**Input material**
————

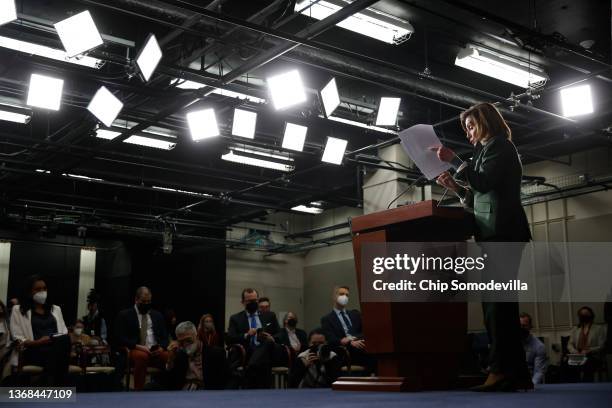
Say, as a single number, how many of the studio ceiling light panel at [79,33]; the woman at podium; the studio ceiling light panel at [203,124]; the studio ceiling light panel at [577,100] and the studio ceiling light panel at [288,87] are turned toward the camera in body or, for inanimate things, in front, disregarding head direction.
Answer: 4

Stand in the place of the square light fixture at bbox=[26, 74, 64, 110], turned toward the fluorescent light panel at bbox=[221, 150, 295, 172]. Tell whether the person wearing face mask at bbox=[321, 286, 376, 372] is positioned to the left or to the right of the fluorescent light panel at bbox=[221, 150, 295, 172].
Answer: right

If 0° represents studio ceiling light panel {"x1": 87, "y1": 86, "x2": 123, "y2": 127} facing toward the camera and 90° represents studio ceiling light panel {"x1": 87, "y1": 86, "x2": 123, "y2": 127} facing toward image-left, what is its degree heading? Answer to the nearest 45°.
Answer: approximately 0°

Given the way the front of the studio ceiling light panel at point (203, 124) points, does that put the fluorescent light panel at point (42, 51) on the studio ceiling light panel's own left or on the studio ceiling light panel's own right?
on the studio ceiling light panel's own right

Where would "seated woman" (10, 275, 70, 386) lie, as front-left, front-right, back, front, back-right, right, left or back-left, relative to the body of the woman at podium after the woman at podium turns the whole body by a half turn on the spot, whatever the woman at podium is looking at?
back-left

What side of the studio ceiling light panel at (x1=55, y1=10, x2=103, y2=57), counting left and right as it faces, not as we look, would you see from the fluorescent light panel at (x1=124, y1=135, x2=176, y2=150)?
back
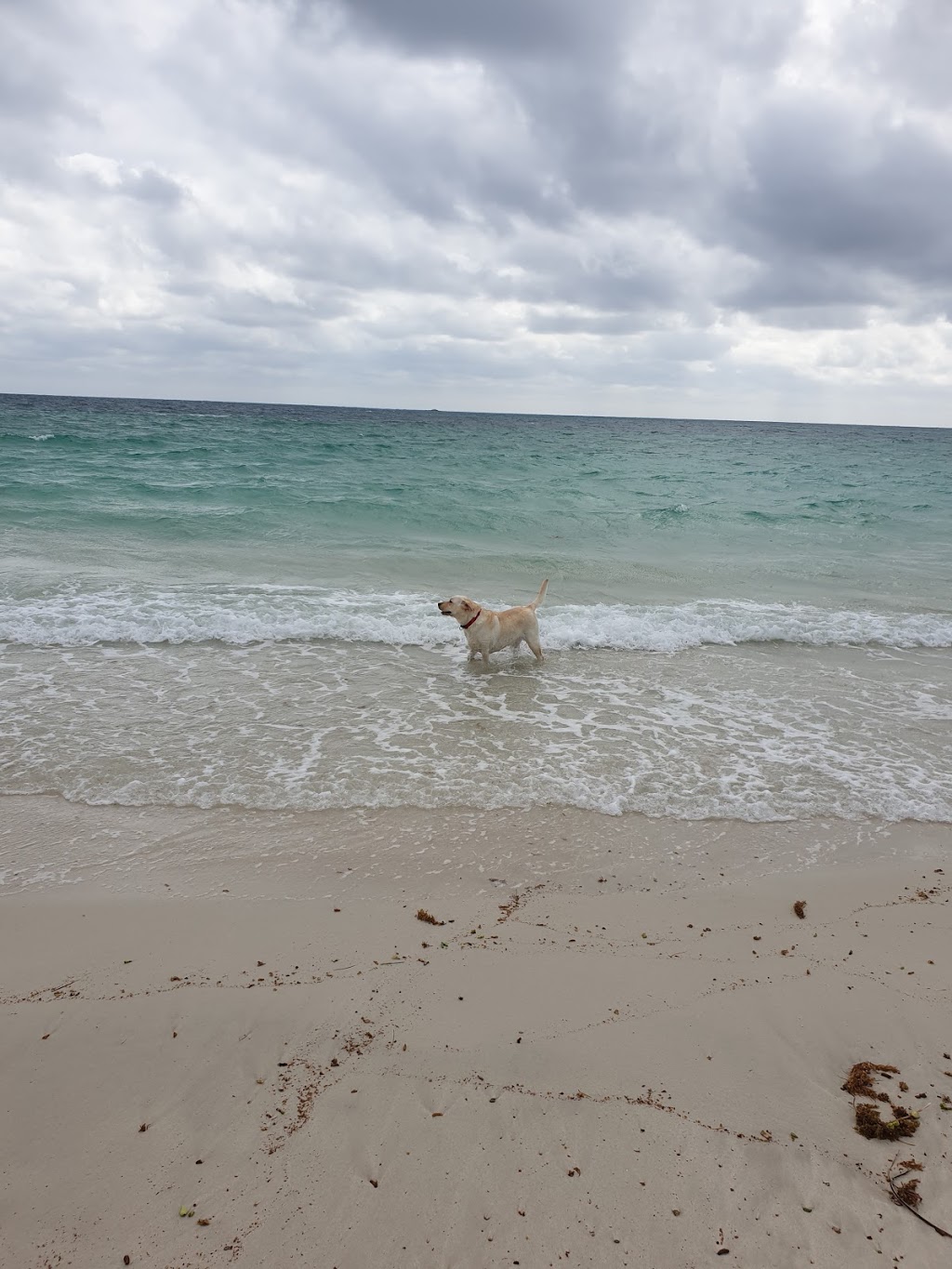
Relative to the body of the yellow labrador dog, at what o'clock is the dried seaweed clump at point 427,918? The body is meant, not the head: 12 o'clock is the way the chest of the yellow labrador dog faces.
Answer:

————

**Task item**
Rewrite the listing from its beginning through the line that contains "Answer: right", replacing "studio ceiling light panel" with "overhead light panel" and keeping everything else the same. Leave the pictures out of your answer.

**Finished exercise**
Say, as a single number, how many of the overhead light panel at [79,33]; the woman at podium; the overhead light panel at [203,124]; the overhead light panel at [577,100] and the overhead light panel at [288,87] are turned toward the camera in body or, for inanimate things, in front, disregarding head direction.
Answer: 4

Stand in the place of the square light fixture at bbox=[26, 74, 64, 110], turned toward the fluorescent light panel at bbox=[221, 150, 295, 172]. Tell whether the person wearing face mask at bbox=[321, 286, 376, 372] is positioned to the left or to the right of the fluorescent light panel at bbox=[221, 150, 295, 172].
Answer: right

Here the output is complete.